Biological psychiatry global open science – January 01, 2024
Source: PubMed
Summary
A fascinating insight reveals how psychedelics alter our internal navigation. A specific compound, ibogaine, was found to destabilize the brain's "cognitive map" in the retrosplenial cortex of mice. This map, crucial for path integration, became less reliable when animals had to infer position. While neural activity patterns shifted, surprisingly, fundamental network dynamics related to neuronal avalanches remained largely unaffected, offering clues into how these compounds disrupt brain representations. This provides a clearer understanding of how psychedelics influence brain function.
Abstract
The ability of psychedelic compounds to profoundly alter mental function has been long known, but the underlying changes in cellular-level information encoding remain poorly understood. We used two-photon microscopy to record from the retrosplenial cortex in head-fixed mice running on a treadmill before and after injection of the nonclassic psychedelic ibogaine (40 mg/kg intraperitoneally). We found that the cognitive map, formed by the representation of position encoded by ensembles of individual neurons in the retrosplenial cortex, was destabilized by ibogaine when mice had to infer position between tactile landmarks.
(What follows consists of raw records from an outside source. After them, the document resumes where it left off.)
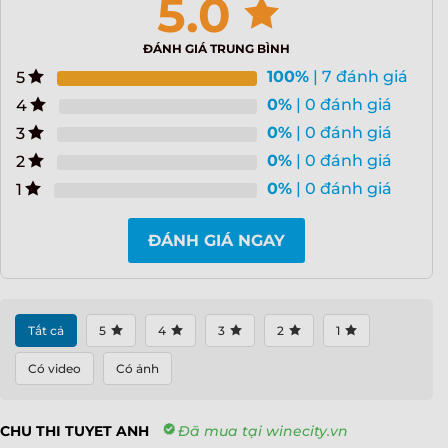
5.0
ĐÁNH GIÁ TRUNG BÌNH
100%
| 7 đánh giá
5
0%
| 0 đánh giá
4
0%
| 0 đánh giá
3
0%
| 0 đánh giá
2
0%
| 0 đánh giá
1
ĐÁNH GIÁ NGAY
Tất cả
5
4
3
2
1
Có video
Có ảnh
CHU THI TUYET ANH
Đã mua tại winecity.vn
This corresponded with increased neural activity rates, loss of correlation structure, and increased responses to cues. Ibogaine had surprisingly little effect on the size-frequency distribution of network activity events, suggesting that signal propagation within the retrosplenial cortex was largely unaffected. Taken together, these data support proposals that compounds with psychedelic properties disrupt representations that are important for constraining neocortical activity, thereby increasing the entropy of neural signaling. Furthermore, the loss of expected position encoding between landmarks recapitulated effects of hippocampal impairment, suggesting that disruption of cognitive maps or other hippocampal processing may be a contributing mechanism of discoordinated neocortical activity in psychedelic states.